Girton also contends that he should only be hable for the amount of loss attributable to the appraisals that were part of his conviction. At trial he was convicted on counts involving three properties, but at sentencing the government presented evidence regarding an additional 14 properties. Testimony at sentencing established that the additional loans were part of the same scheme charged in the indictment. Girton claims an expert was needed to testify whether the additional appraisals were fraudulent.

The judge noted that Girton’s sentencing memorandum conceded that at least eight appraisals should be considered, bringing the loss to at least $359,500. The judge stated that, in determining relevant conduct, he should consider whether the other appraisals were

a part of the same course of conduct, or common scheme or plan of the offense of conviction.... These activities must be substantially connected to each other by at least one common factor, such as common victim, common accomplices, common purpose, or similar modus operandi ... [or] part of a single episode, spree or ongoing series of offenses.

In applying these principles, the judge concluded the additional loans were within a similar time frame, involved a common scheme, involved a similar modus operands and involved common accomplices.
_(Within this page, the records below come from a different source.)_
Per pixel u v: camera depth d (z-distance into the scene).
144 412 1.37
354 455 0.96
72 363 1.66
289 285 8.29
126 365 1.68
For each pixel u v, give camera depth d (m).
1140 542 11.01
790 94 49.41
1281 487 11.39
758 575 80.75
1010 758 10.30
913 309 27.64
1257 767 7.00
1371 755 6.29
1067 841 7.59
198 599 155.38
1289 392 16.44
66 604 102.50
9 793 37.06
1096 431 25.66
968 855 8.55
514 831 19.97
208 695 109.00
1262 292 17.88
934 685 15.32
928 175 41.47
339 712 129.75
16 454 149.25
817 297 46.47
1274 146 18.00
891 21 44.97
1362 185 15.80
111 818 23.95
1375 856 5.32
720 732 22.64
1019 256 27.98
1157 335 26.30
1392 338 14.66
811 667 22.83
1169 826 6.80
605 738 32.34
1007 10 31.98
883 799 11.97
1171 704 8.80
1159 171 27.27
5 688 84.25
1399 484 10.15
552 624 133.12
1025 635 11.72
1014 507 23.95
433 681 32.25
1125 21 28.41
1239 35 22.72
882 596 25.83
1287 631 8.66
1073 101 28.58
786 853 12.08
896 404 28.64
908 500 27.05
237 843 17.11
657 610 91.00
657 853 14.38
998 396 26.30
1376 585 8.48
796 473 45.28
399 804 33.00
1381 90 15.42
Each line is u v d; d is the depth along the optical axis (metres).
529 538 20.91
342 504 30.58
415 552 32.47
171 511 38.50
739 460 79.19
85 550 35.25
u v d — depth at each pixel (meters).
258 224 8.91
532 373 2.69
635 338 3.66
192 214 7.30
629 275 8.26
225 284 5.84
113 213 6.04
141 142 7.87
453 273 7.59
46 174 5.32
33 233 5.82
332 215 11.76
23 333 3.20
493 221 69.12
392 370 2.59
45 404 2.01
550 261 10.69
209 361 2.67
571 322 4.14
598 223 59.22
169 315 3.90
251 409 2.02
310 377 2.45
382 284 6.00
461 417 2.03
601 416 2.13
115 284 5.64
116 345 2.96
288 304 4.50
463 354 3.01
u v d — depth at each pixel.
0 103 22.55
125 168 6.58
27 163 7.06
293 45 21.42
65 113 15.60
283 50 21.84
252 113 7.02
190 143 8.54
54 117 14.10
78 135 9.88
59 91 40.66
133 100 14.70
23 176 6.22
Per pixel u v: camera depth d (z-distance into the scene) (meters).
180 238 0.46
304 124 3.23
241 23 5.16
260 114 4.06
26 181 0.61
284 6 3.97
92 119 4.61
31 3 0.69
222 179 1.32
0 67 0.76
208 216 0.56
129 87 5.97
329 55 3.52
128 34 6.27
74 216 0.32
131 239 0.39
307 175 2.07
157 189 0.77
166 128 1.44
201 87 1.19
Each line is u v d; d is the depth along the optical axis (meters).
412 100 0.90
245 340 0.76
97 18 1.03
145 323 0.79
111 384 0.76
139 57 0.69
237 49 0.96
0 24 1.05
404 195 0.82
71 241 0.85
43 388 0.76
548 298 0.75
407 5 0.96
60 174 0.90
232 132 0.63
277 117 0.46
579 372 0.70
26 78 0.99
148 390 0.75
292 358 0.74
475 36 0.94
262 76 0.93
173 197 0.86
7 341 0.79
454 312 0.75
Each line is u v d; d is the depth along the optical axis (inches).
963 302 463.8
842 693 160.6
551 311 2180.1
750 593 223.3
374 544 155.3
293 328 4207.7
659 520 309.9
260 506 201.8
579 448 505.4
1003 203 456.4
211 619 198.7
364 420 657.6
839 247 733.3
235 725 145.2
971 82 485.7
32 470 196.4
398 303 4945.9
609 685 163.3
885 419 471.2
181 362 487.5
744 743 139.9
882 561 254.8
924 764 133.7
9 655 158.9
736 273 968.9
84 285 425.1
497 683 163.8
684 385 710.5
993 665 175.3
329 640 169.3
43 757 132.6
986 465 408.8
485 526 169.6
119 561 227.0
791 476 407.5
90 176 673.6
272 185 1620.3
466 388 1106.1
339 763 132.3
There is ample evidence the additional appraisals were involved in a common scheme, and the judge’s conclusions are not clearly erroneous. An expert was not necessary at sentencing to reach this determination.

The judgments of the district court as to Barnes and Girton are affirmed. 
      
      . Deb Barnes was indicted under the name "Deb Hallum Bryson a/k/a Deb H.B. Barnes.” She filed an appeal using the name Deb H. Bryson. Her current (married) name and the name used most often to identify her at the trial was Deb Barnes. We will refer to her in this opinion as Deb Barnes.